▶ _STUDY TEXT_
***
I've been away 11 years; 2 more to go and I can move home. I like where we are now, but what seemed quirky when we first moved here, now is a PITA, and everything still takes so bloody long to achieve with all the myriad layers of bureaucracy. Even dh is getting pissed off with it now. I will be glad to go back to the UK and home.

BeALert Wed 22-Nov-17 13:09:25

I know exactly what you mean OP. It's Thanksgiving tomorrow and all my friends here seem to be either hosting dozens or travelling hundreds of miles to be with family. We are just planning a chilled out long weekend and some DIY.

Mrsdraper1 Fri 24-Nov-17 09:24:12

I am feeling terribly homesick at the moment. I hate it here right now. I don't have any friends or any job opportunities. I feel like I have sacrificed everything I wanted to make everyone else happy and it's killing me. DH has a good job and speaks the language here, dd's are in school and doing really well.
Hasn't helped that my brother in law died suddenly in the summer, my cousin died at the beginning of this month (both in 40's) and now my mum is having tests for a serious health condition. I feel wrong that there are people are love and I voluntarily moved away from them.
I can't stop crying and wish I didn't wake up in the morning somedays.
I feel stuck.
Sorry for moaning, I don't have anyone to talk to. My DH doesn't get why I am unhappy and I just feel so sad.

Evelynismyspyname Fri 24-Nov-17 09:56:01

Are you legally allowed to work wherever it is you are MrsDraper?

I loved being home with my kids when they were young, but once the youngest was at kindergarten I had a bit of a midlife (?) crisis of identity. We'd been abroad 7 years but suddenly I felt there wasn't enough point to me, no justification for my existence especially because I'm not a natural housewife - I lived being a sahm and focussing on doing the best job possible bringing up kids who were with me 24/7, but once they were all out of the house all morning I felt that I should be keeping the house in showroom condition and doing all sorts of crafting and baking which is so not me without it actually being a kids activity I'm just facilitating. DD has friends whose mothers dedicate hours per day to home made seasonal decoration around the home, with set pieces like Harrods window displays in their immaculate homes - I just can't do that, not only do I have no talent but I'd feel ridiculous!

At that point I had a crisis and felt that if I was in the UK I could walk into a job, but I still needed to work around school hours and my UK qualifications aren't all recognised here, and I spoke the language but in rather a pidgin form! For the first time in my life got loads of rejections and non responses.

Keeping on going and finally getting into work (first just a care home job 15 hours a week, but it was a stepping stone and helped my language skills and gave me a recent reference) has really helped me find my place in the world again.

Being a sahm to school aged kids anywhere requires huge self confidence and a social network of friends doing similar in order not to severely knock your self esteem and self image IMO so doing it abroad and not by choice is incredibly hard psychologically.

My advice would be to do whatever you need to to make yourself employable - even if it'll take a solid year of treating language classes as a job as a first step, or swallowing your pride and taking a job you'd never have done in the UK.
***
▶ _INSTRUCTIONS_
[A] Copy out the part of the forum thread about living abroad starting at "I've been away" and ending at "and some DIY.", word for word.
[B] List every username in the forum thread about living abroad that is shown with a date and time.
[C] Keep the forum thread about living abroad going from the point where it stops.

▶ _SOURCE DATA_
***
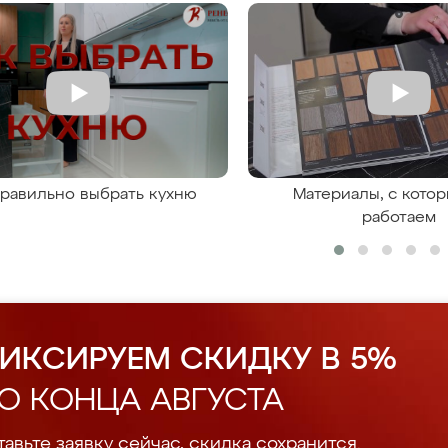
правильно выбрать кухню
Материалы, с кото
работаем
ИКСИРУЕМ СКИДКУ В 5%
О КОНЦА АВГУСТА
авьте заявку сейчас, скидка сохранится.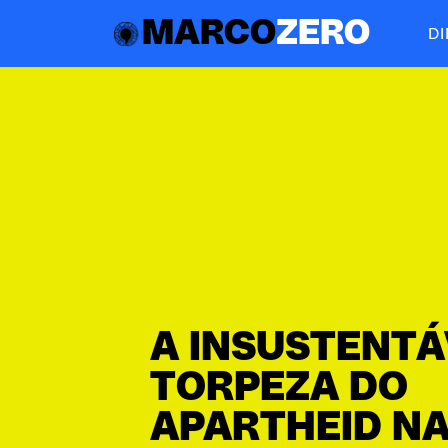
MARCO
ZERO
D
A INSUSTENTÁ
TORPEZA DO
APARTHEID N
***
▶ _ANSWERS IN ORDER_
[A]
I've been away 11 years; 2 more to go and I can move home. I like where we are now, but what seemed quirky when we first moved here, now is a PITA, and everything still takes so bloody long to achieve with all the myriad layers of bureaucracy. Even dh is getting pissed off with it now. I will be glad to go back to the UK and home.

BeALert Wed 22-Nov-17 13:09:25

I know exactly what you mean OP. It's Thanksgiving tomorrow and all my friends here seem to be either hosting dozens or travelling hundreds of miles to be with family. We are just planning a chilled out long weekend and some DIY.

[B] BeALert, Mrsdraper1, Evelynismyspyname

[C]
You can find yourself again, but you have to take the first step and recognise it's a long journey, potentially.

Ttbb Fri 24-Nov-17 09:58:28

Yes! I moved to a different country and have made a conscious effort to live as a hermit like lifexas possible. I love it! I can go out looking like a slob and no one will notice. I can not leave the house for weeks on end and no one will notice. I can go where I want and do what I want. It's like being invisible to everyone except the people you like. It's wonderful.

Mrsdraper1 Fri 24-Nov-17 10:30:06

Thanks for replying Evelyn
I am legally allowed to work.
I was part way through retraining when we left the UK but the qualification is not recognised here. I can't do the same thing here because I can't speak the language well enough. My kids are both at school but little one is mornings only so I don't even know how you fit in a job in that time. It seems like an awful lot of messing about to be at work for about 2 hours a day by the time you get there and when you have to leave. I would be willing to do something "lesser" I'm not snobbish. I just don't speak enough even to do what you are doing. Probably not even qualified for that, you have to have qualifications to clean a bloody toilet here .
I am struggling with motivation to learn the language, I know it would make my life better if I learned it but I don't actually want to be here. I think that is the main problem. I mainly came here because I was sick of DH moaning about how shit the UK was. I had no interest in living where we are, I let him persuade me it was a good idea against my better judgement.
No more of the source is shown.